Archive for the ‘Anorexics’ Category

Oh, and One Of Your Mudslides, Please.

Entitled middle-aged anorexic: I’ll have the Cobb salad with no croutons, no bacon, no egg, no cheese, and no avocado, with the chicken on a separate plate.
Sheepish waitress: That just leaves lettuce, tomato, and olives. You sure that’s all you want, ma’am?
Entitled middle-aged anorexic: I’m sure.
Sheepish waitress: It’d be cheaper to get a side salad and just add chicken.
Entitled middle-aged anorexic: No, I want a Cobb salad.
Sheepish waitress: It would be the same thing without all the toppings.
Entitled middle-aged anorexic: I. Want. A. Cobb. Salad!
Sheepish waitress: Yes, ma’am. What kind of dressing would you like?
Entitled middle-aged anorexic: No dressing, please.
Sheepish waitress: Yes, ma’am.

TGI Friday’s
Virginia

No Wonder I Keep Passing Out!

Girl in bathroom stall #1: I have really exciting news!
Girl in bathroom stall #2: You just saved a bunch of money on your car insurance?
Girl in bathroom stall #1: No. When I bought these pants they fit, and now they are too big! I’ve been trying to lose some weight.
Girl in bathroom stall #2: That’s great! What size are they?
Girl in bathroom stall #1: Ummm… 25s.
Girl in bathroom stall #2: That’s like a size zero. Why are you trying to lose weight?
Girl in bathroom stall #1: Oh, is that too small or something?

Restaurant Bathroom
Boston, Massachusetts

Goodness, Just Look at the Time!

Tanorexic blonde on date: So basically the fucking doctor told me that my cervix is fucked up.
Uncomfortable-looking date: Right…
Tanorexic blonde on date: Yeah.
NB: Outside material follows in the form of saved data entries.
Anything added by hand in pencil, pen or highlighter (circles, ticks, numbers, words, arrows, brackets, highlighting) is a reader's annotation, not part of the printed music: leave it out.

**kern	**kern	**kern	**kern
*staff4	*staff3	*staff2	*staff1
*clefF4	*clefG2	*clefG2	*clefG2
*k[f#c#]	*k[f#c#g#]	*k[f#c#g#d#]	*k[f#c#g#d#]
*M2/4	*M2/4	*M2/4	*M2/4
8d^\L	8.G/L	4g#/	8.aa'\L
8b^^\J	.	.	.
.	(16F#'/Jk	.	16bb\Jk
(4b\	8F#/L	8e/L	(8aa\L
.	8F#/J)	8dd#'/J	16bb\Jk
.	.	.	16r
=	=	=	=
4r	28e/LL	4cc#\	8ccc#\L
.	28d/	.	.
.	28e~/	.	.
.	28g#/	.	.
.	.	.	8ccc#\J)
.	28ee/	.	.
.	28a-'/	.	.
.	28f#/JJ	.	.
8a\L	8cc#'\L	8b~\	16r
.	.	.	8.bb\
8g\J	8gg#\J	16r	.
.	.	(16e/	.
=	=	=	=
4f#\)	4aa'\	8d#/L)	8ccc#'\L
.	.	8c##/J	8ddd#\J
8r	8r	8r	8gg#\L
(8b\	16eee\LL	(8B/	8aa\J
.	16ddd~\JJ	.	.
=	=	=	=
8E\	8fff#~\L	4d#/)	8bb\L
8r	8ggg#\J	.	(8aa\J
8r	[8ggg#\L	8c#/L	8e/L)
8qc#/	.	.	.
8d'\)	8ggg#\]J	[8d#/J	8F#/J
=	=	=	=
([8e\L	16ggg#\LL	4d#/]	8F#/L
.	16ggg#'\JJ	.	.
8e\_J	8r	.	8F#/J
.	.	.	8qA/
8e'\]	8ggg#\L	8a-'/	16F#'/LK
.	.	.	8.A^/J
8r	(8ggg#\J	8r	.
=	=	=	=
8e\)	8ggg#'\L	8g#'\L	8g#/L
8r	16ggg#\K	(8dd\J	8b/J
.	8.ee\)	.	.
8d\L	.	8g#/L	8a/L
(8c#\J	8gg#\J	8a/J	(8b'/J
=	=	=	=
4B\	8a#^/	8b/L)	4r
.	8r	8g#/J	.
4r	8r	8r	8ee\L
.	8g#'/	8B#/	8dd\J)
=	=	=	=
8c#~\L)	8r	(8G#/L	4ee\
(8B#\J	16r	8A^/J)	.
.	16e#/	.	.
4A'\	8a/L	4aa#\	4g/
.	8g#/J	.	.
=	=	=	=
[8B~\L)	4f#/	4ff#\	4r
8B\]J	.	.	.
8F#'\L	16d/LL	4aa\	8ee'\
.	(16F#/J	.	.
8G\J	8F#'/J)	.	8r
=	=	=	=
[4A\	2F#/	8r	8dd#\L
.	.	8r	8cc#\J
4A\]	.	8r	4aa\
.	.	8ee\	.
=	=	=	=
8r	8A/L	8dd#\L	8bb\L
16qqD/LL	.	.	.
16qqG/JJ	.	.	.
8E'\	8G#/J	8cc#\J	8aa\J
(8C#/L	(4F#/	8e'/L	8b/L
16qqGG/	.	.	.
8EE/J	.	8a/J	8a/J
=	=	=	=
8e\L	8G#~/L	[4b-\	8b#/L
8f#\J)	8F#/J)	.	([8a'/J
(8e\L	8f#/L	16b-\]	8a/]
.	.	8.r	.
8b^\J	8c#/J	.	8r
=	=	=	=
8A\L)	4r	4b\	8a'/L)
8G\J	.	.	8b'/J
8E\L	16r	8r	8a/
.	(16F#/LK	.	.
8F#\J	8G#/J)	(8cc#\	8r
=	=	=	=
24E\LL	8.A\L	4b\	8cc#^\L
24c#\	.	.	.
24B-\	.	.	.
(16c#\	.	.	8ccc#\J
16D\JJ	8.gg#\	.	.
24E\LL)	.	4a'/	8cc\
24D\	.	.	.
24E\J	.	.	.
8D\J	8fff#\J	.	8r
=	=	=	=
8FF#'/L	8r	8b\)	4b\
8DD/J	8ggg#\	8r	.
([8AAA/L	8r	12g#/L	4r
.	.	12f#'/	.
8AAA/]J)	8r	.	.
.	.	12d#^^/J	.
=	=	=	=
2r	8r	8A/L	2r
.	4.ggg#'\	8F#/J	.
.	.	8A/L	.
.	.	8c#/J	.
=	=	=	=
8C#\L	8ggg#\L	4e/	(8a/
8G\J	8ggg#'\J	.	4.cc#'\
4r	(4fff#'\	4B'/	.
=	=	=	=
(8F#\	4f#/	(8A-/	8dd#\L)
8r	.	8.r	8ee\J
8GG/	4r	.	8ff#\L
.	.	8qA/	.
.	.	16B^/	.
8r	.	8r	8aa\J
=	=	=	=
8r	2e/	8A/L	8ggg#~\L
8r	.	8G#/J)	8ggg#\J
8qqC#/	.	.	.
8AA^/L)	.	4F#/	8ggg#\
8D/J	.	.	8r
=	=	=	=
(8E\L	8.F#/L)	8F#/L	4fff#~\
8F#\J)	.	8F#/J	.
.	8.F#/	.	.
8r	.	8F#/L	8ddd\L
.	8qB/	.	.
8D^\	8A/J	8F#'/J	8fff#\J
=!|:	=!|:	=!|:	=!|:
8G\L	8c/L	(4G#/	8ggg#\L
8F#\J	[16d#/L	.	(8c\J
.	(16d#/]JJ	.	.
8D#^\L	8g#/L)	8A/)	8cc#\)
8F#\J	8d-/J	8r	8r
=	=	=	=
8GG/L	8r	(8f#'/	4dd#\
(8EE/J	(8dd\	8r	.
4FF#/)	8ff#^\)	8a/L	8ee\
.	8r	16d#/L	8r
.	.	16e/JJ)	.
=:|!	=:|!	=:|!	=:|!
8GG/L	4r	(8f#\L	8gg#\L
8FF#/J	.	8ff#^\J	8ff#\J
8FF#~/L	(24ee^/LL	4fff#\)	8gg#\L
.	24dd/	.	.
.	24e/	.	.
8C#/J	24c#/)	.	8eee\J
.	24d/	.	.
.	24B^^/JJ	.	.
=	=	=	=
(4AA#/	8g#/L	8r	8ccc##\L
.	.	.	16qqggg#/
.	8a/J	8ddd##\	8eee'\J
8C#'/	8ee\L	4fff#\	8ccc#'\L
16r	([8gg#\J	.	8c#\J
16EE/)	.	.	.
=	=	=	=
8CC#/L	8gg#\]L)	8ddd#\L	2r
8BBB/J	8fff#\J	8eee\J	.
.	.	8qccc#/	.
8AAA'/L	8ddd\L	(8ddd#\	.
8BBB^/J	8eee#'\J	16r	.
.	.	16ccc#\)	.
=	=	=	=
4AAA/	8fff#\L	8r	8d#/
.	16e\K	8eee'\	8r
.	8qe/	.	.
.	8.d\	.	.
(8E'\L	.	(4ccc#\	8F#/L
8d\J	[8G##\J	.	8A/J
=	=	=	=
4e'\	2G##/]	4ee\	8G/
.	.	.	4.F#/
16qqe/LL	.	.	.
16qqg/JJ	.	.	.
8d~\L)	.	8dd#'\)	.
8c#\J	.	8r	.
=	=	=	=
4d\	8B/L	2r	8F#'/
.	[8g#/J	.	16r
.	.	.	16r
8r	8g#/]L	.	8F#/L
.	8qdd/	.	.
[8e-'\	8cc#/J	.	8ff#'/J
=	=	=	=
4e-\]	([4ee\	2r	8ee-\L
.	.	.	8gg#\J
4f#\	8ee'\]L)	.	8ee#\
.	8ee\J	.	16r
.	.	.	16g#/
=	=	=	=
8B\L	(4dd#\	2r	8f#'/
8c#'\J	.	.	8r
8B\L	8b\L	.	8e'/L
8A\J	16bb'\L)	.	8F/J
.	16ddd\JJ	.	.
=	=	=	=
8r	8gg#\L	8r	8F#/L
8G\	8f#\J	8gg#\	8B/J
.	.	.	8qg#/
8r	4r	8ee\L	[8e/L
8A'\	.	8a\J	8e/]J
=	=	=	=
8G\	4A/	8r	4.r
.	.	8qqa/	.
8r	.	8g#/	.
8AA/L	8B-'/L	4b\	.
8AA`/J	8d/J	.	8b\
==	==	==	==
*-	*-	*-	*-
Cunt told me that it’d be like pushing a baby through a toothpaste tube. I gotta go get it widened or some shit like that. Or that thing where they cut you open…
Uncomfortable-looking date: A caesarian?
Tanorexic blonde on date: Yeah. That’s it. Baby kebab.

Leamington Spa
England

I Probably Need to Get Out Of Culinary Arts

College girl in workout gear: No, I don’t really like to eat. I mean, I don’t really like food. I just have to eat it, you know?
College friend: Yeah, I know what you mean. Sometimes I think, you know I could just live off of Gatorade or orange juice or something. You get the same nutrients and stuff from that anyway.
College girl in workout gear: Yeeeeah. Exactly.